Frequently Asked Question
How to install and use the xtopdf PDF creation/conversion toolkit (WINDOWS!)
Filed in category Conversion to/from PDF
posted by Vasudev Ram; viewed 8117 times
This is the install procedure for Windows; the install prodecure for Linux will be added later on.
- Get Python v2.4.3 here
It is not more than 10 MB. Install it - its an MSI, so just double-click. Note that any Python version >= 2.2 will work for xtopdf. - Get Reportlab open source version 1.21 here
The size is not more than 3 MB. Please don't use ReportLab 2.0 although it is available; xtopdf is not tested with it. ReportLab 1.21 is the latest stable version in the version 1 series.
Install it following the instructions in the README file.
It should be straightforward. The main points to take care of are:- First, before installing ReportLab, run Python once
You may have to add the directory where Python got installed, say C:\Python24, to your PATH variable first). Once that directory is added to your PATH (preferably via Control Panel), open a DOS prompt.
At this prompt, type:python
This should start the Python interpreter. You will get a one or two line message with the Python version, and then the Python interpreter prompt. - At this prompt, type the following two lines:
import sys
print sys.path
This should display a list of all the dirs. that are in the Python PATH - an internal Python variable that gets set automatically, upon startup of the interpreter, to a set of default dirs. This variable is analogous to the DOS PATH variable. In this list of dirs, look for "C:\Python24\lib\site-packages" as one of the dirs. It should be there by default.
- First, before installing ReportLab, run Python once
- Now install Reportlab:
Unzip the ReportLab_1_21.tgz file with WinZip, into some folder, say c:\reportlab.
This will create a folder called either:- reportlab_1.21 with a folder called reportlab under it
- or just a folder called reportlab.
If (2), then move the reportlab folder to under C:\Python24\Lib\site-packages.
The above steps should make ReportLab work.
An alternative way is to just unzip the reportlab .tgz file into some folder, say, C:\RL, and then create a file called, say, reportlab.pth, which contains just one line - the path to this folder where the extracted contents get stored.e.g. C:\RL\reportlab . Please check that step out (in the ReportLab .tgz file's README file for the exact details). - After the above steps, check if Reportlab works
Go to a DOS prompt again, run python again as before, and then at the Python prompt, enter either or both of the following commands (on separate lines):
import reportlab
from reportlab import pdfgen
If either or both of these above commands work (and if there is no error message), it means that Reportlab is properly installed. - Now you can install xtopdf
Get xtopdf here; click on the green rectangle which says "Download Conversion of other formats to PDF".
After downloading the file, unzip it into a folder, say c:\temp. This will create a folder called xtopdf-1.0 under C:\temp. Go to that folder.
There are many Python programs here with extension .py.
To run, e.g., WritePDF.py, do this:
python WritePDF.py some_file.txt
This will run it and the output will be a file called some_file.pdf.

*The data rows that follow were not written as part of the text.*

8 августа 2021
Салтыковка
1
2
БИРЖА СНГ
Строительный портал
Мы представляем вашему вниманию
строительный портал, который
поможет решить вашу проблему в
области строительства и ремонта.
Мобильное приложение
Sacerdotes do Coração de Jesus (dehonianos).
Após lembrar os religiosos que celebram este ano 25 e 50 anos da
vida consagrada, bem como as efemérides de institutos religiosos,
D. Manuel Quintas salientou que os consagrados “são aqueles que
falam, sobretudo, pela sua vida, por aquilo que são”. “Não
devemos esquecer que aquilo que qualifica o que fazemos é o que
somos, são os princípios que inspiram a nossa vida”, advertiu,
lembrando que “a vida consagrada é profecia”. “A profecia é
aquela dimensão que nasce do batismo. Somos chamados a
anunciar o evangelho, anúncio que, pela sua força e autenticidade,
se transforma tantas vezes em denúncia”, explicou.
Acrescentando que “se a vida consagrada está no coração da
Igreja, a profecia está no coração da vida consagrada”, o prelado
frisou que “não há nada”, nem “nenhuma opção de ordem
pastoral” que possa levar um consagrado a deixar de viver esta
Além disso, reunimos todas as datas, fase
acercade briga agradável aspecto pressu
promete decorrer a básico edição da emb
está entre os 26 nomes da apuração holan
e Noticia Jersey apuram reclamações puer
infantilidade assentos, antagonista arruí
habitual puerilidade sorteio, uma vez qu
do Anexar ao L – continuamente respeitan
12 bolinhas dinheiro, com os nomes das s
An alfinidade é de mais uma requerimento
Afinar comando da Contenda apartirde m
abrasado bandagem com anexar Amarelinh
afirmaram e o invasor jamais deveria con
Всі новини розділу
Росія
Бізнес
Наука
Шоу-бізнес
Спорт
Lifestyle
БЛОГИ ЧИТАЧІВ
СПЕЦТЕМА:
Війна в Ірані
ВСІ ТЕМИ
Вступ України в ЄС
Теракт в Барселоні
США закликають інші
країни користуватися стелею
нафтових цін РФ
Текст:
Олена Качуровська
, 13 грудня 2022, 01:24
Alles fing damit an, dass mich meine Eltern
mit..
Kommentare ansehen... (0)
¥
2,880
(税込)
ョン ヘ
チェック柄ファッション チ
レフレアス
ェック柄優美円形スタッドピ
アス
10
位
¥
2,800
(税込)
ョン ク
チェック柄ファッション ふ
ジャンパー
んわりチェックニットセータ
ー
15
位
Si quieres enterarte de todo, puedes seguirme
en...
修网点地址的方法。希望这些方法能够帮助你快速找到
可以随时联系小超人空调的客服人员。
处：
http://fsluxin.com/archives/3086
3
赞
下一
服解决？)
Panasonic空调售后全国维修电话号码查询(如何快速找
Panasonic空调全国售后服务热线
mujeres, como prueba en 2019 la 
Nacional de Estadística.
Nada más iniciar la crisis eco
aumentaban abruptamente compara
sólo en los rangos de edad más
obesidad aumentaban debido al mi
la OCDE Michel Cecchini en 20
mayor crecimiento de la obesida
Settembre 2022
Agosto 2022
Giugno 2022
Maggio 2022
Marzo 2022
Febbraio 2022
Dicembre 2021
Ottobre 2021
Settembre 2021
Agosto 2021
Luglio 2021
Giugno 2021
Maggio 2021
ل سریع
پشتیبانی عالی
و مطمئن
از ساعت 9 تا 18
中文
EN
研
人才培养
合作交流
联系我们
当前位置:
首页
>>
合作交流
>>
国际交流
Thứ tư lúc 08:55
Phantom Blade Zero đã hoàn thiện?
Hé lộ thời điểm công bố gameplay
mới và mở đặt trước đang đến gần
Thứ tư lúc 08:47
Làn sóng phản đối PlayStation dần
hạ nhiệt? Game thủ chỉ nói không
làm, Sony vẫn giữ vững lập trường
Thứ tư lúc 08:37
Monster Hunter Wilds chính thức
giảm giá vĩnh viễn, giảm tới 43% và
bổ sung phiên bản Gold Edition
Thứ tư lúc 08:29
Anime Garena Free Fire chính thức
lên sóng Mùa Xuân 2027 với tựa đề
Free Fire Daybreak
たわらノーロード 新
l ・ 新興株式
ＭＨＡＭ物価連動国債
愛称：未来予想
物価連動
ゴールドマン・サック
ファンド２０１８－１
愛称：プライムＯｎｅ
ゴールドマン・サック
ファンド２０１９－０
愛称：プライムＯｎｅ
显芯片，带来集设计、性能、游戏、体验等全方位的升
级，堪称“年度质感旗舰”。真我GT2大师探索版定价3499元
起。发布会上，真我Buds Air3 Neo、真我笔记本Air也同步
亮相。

Try opening it in Adobe Reader.
Similarly try running some more programs:
python DBFReader.py test1.dbf
(or test2.dbf or test3.dbf or test4.dbf - all of which are in the package)
This should read the DBF file and display its metadata (file header and field headers) and data records to standard output - the screen.
python DBFToPDF.py test1.dbf test1.pdf
This should do the same as the above (DBFReader.py), except that instead of the output going to the screen, it will go to a file called test1.pdf.
And so on, try out a few others. Most of all of the programs can be run as "python prog_name.py
". Some require one or more command-line arguments (all of them require at least one command-line argument, at least an input file).
Some of them give usage messages if you run them without any
command-line arguments, but this is not necessarily the case for all of them, nor are the messages always user-friendly enough - this will probably be fixed in the next release. (Developers who have at least a working knowledge of Python should be easily able to figure out the usage, though, just by reading the start of the main() function for each program - the part where the code checks the command-line arguments.)
You should be able to run at least a few of them like this.
Be sure to try running this one also:
python PDFBook.py book1.pdf book1.txt
This one reads a list of chapter file names (where each chapter is one .txt file) and corresponding chapter titles, from the 2nd argument book1.txt, and creates a PDF e-book out of all the chapters combined, using the chapter title as the heading for each page.